Cannes 70: Cuori Puri, la recensione
Agro con il contesto e dolce con i personaggi, capace di trasformare la banalità in grande verità, Cuori Puri e un film pienamente italiano e quasi perfetto
L’esordio di Roberto De Paolis non si distacca molto da quel che si potrebbe prevedere, anche nello stile di messa in scena si adegua alla camera a mano, alle camminate seguite da dietro, agli attori professionisti mescolati a non professionisti e ad una generale contemplazione della quotidianità prima di inserirci dentro l’intreccio di finzione. Eppure Cuori Puri, a partire dal titolo, è su un altro livello rispetto ai molti film simili che conosciamo, non ha la mestizia ripetitiva e priva di idee dei tipici esordi italiani ma anzi ha il respiro e l'arroganza di chi si impone all'attenzione degli altri con capacità che sono tutte sue.
La ricetta è semplice e tradizionale: mescolare il duro del contesto, della vita, della lingua parlata e degli atteggiamenti ostentati, con il molle dell’intimità dei personaggi, l’agro della situazione e dello stile di ripresa con il dolce dei sentimenti fino a lasciare che i due estremi si arricchiscano e radicalizzino a vicenda.
Nei casi peggiori questo melange produce o un eccesso di zuccheri che coccolano i personaggi, pretendono una lacrima e santificano il loro statuto, oppure si finisce nel territorio della freddezza; nei casi migliori esce un film così capace di far sbocciare un fiore nel cemento con grazia e abbondanza di immagini a favore delle parole, che sembra anche in grado di cambiare la maniera con cui (nel mondo reale) guardiamo quegli stessi personaggi o quei paesaggi. Questo è Cuori Puri. Credevamo che Fiore, di Claudio Giovannesi, fosse un caso isolato, invece De Paolis dimostra il contrario.

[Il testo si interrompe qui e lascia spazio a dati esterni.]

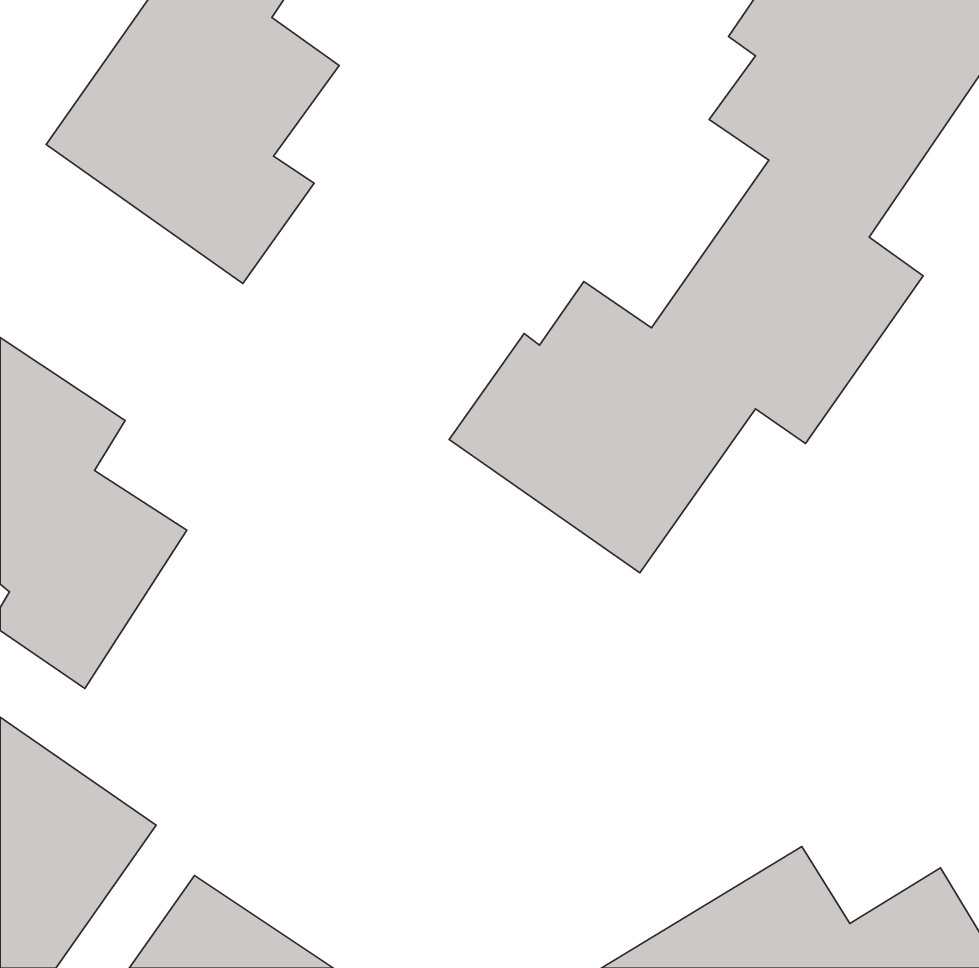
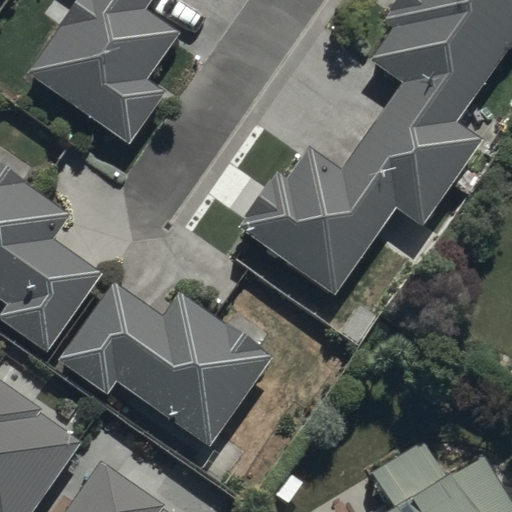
building: none -> [55,282,271,446]

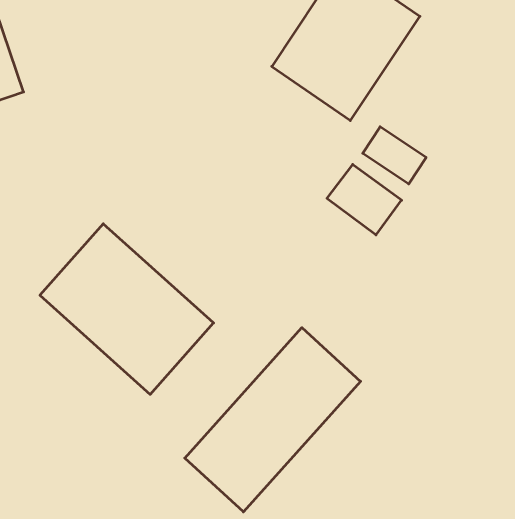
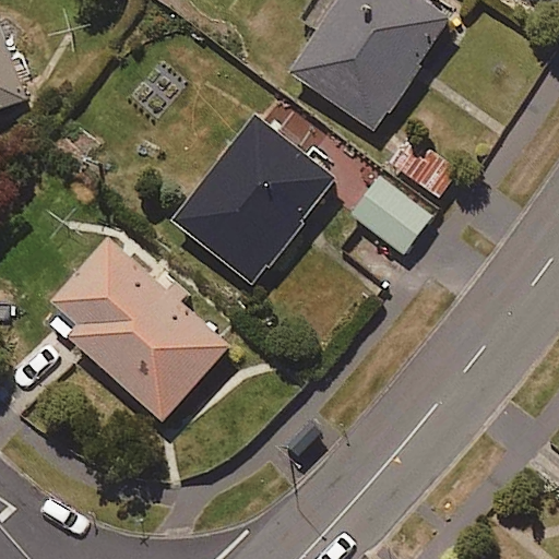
building: none -> [173,116,334,283]
building: [185,328,361,512] -> none

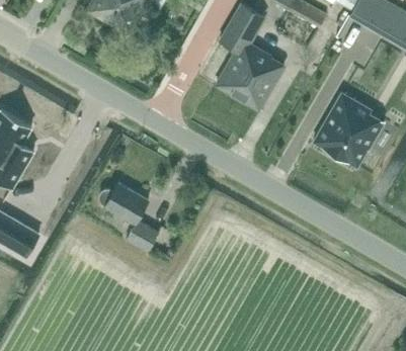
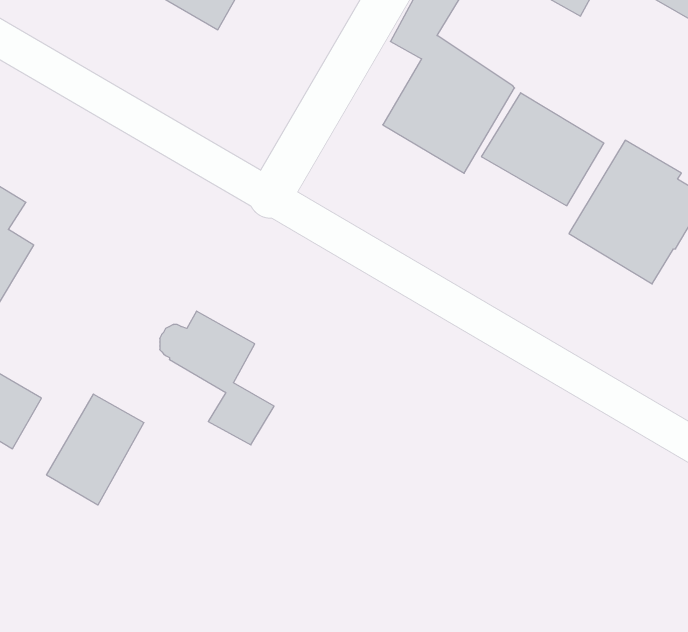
building: none -> [482,93,604,206]
building: none -> [47,394,144,505]

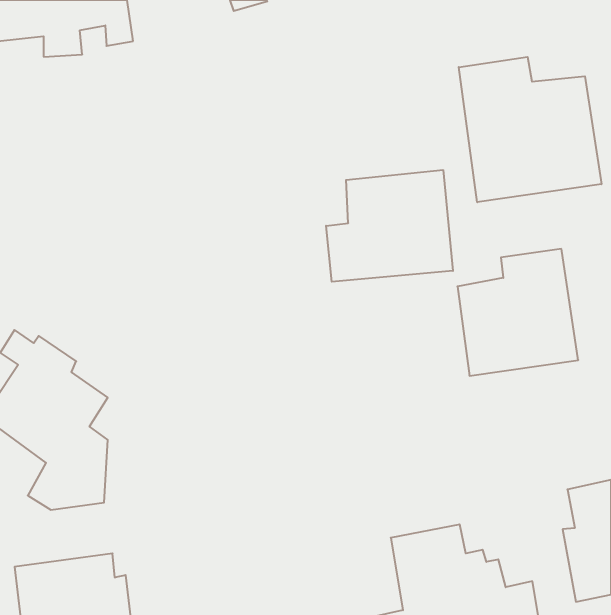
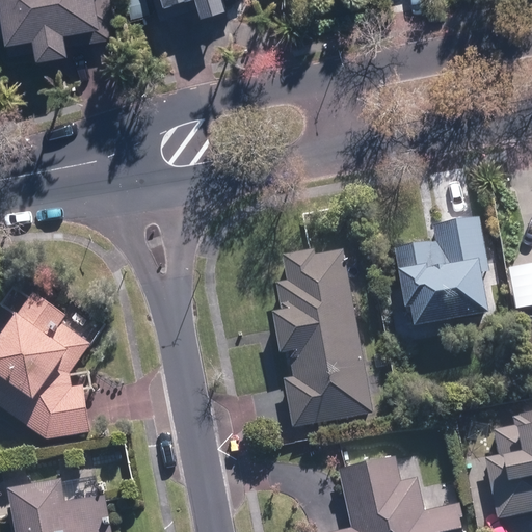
building: [459,57,601,202] -> none
building: [326,170,453,282] -> none
building: none -> [272,245,366,425]

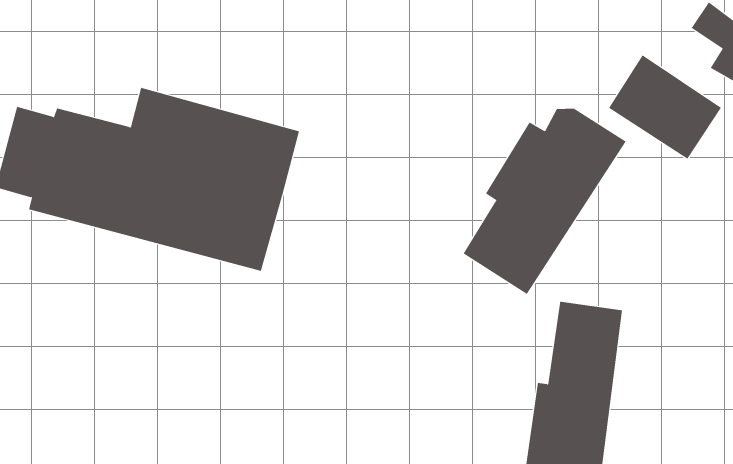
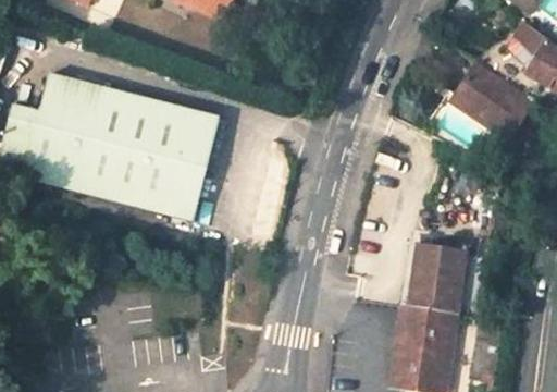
building: none -> [44,72,106,115]
building: [463,108,626,295] -> none

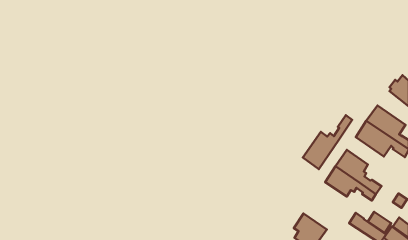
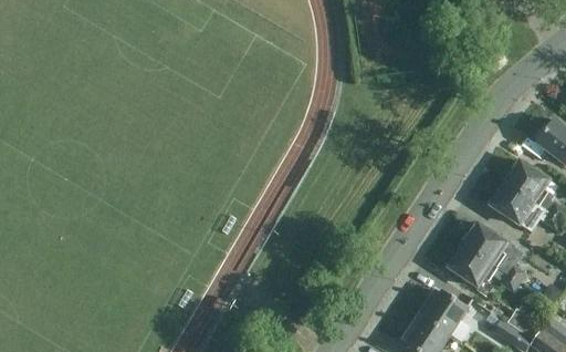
building: [303,115,352,169] -> none
building: none -> [419,292,468,333]

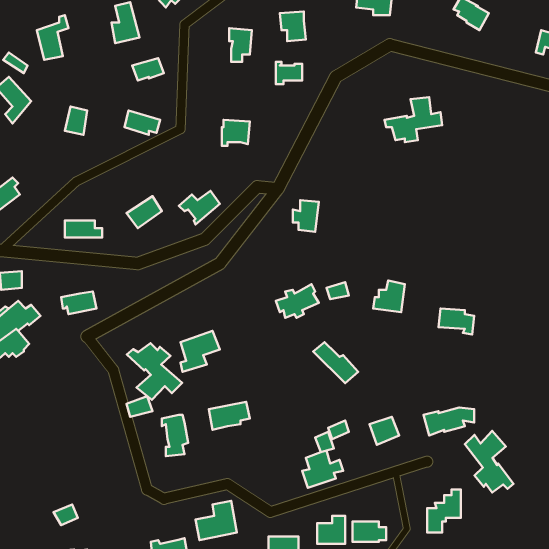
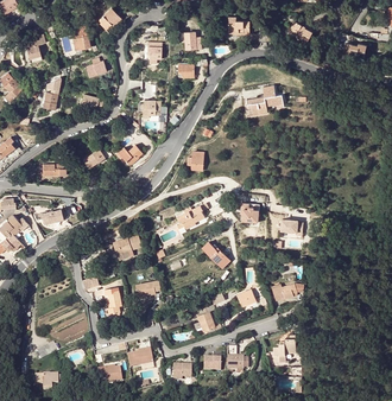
building: [127,343,182,400] -> none
building: [465,431,513,493] -> none

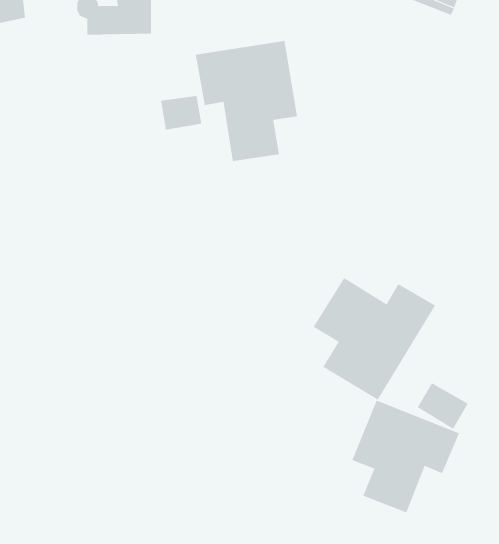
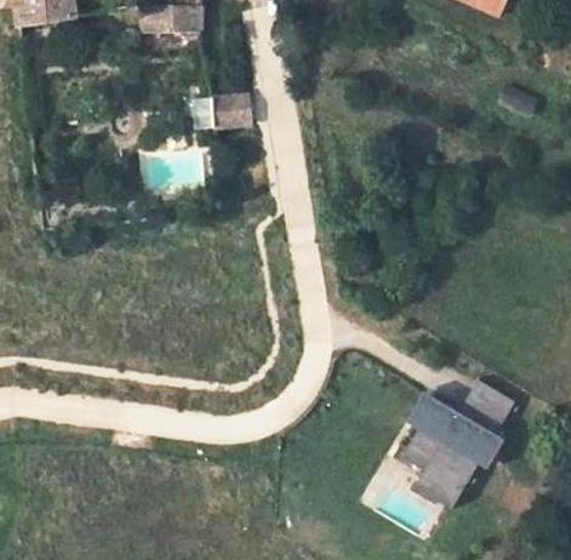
building: [195,40,297,162] -> none
building: [313,277,436,401] -> none

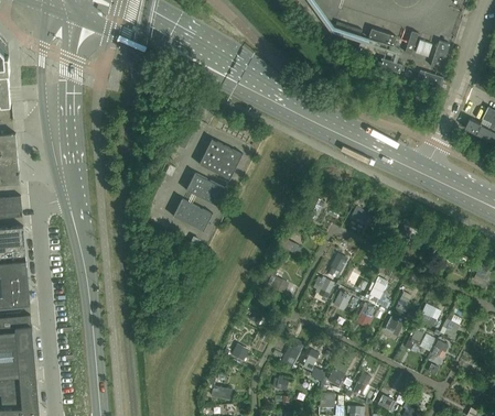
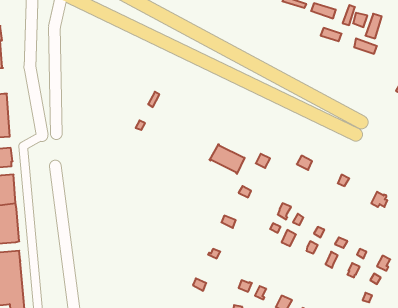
building: [197,139,243,180] -> none
building: [184,173,225,207] -> [209,144,245,174]
building: [172,198,212,232] -> none

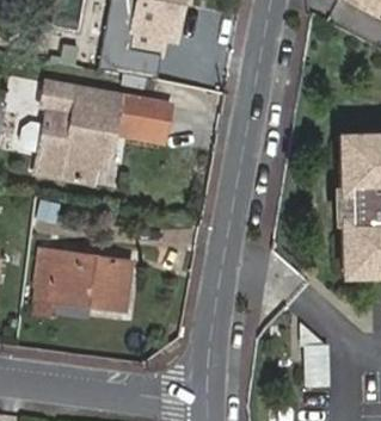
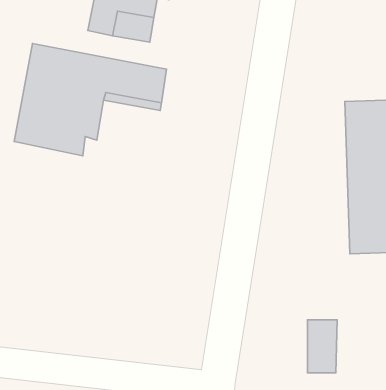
building: [35,249,133,316] -> none

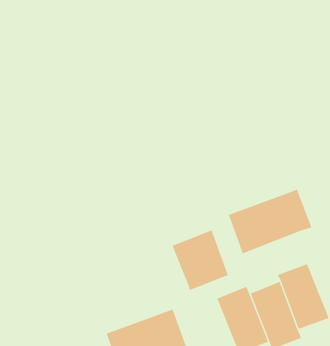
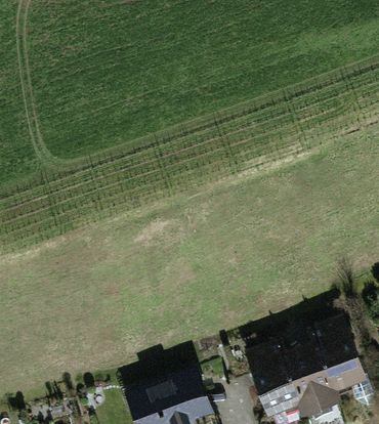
building: [228,189,312,254] -> none
building: [172,230,228,291] -> none

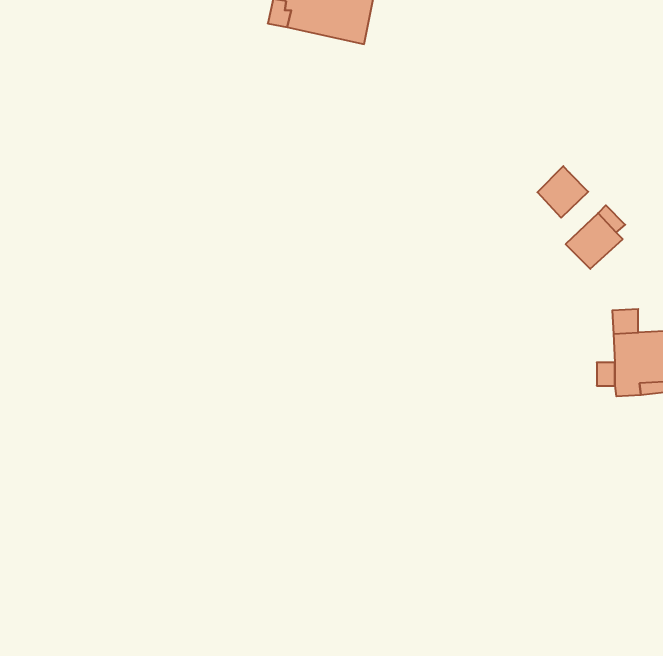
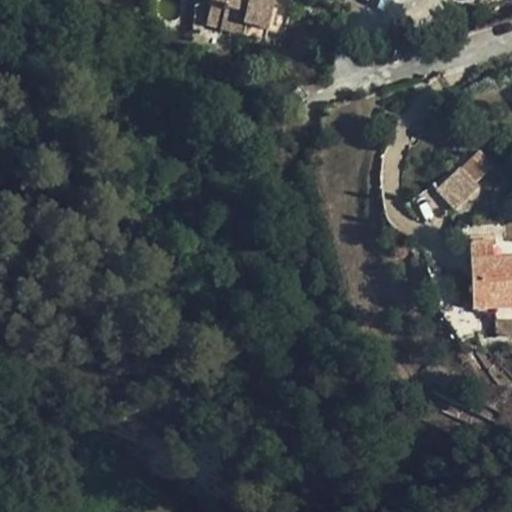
building: [537,166,588,218] -> none

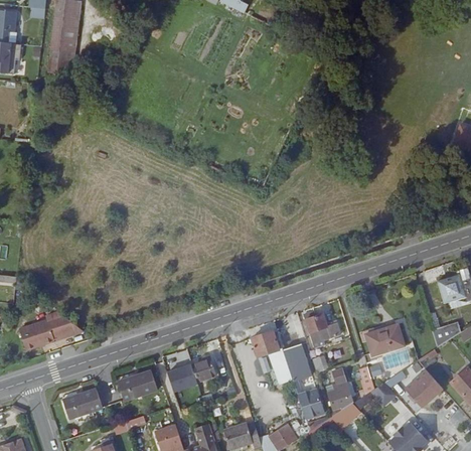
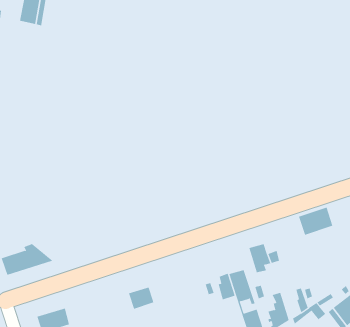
building: [366,323,407,356] -> [298,207,333,236]
building: [251,328,283,355] -> none
building: [191,353,215,378] -> none
building: [117,369,156,399] -> none

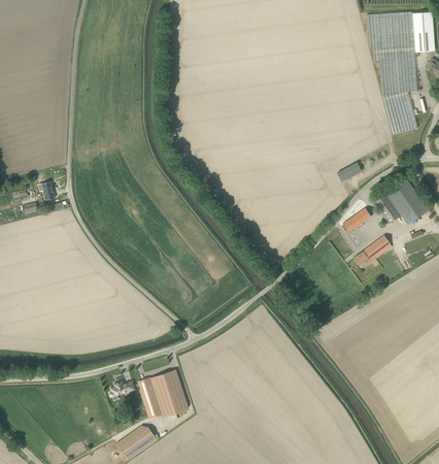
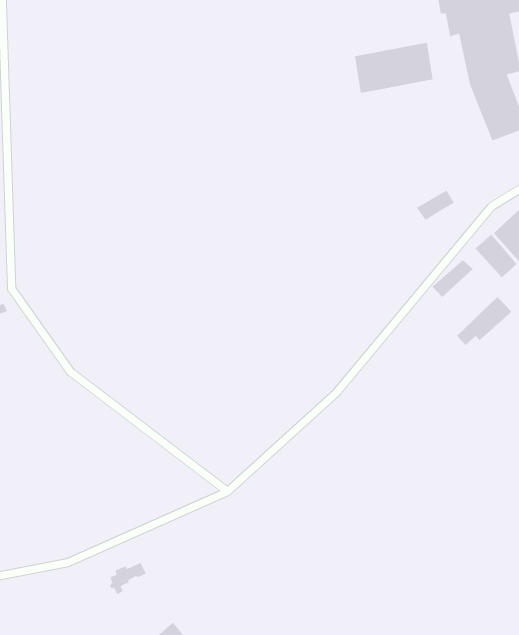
building: none -> [354,42,434,94]
building: [138,369,188,418] -> none

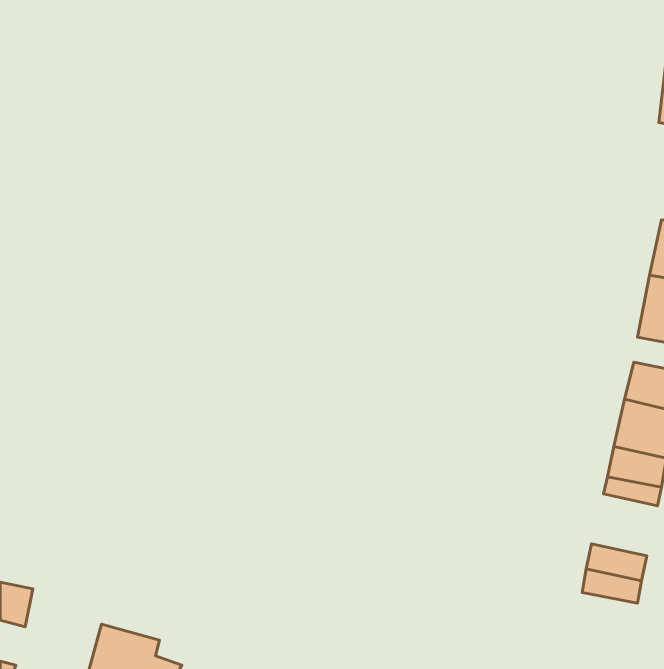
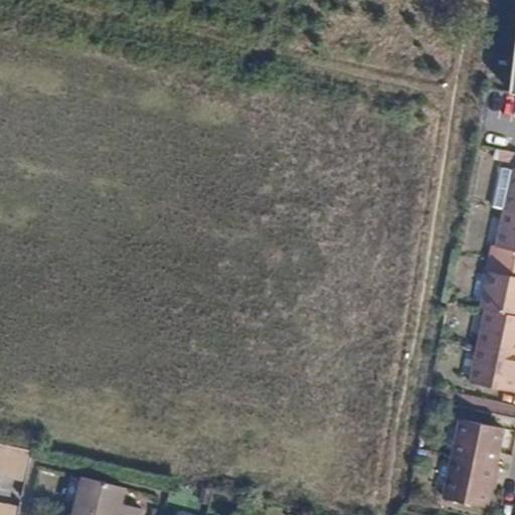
building: none -> [443,456,494,507]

Le loro sono storie che ci appartengono e così lo stile con cui vengono narrate, quello che gli dà valore e le fa passare da fattarelli a grandi avventure umane.
Addirittura verso la fine un’alba problematica fatta di sangue, nudità, peregrinazioni inutili e una menzogna, tira le fila di tutto, mettendo la ciliegina sulla torta del film, con una sequenza fondata sulla capacità visiva di sintetizzare eventi, tensioni, desideri e paure senza temere di dare anche un po’ fastidio allo spettatore, di trascinarlo nella parte meno desiderabile dei suoi sentimenti.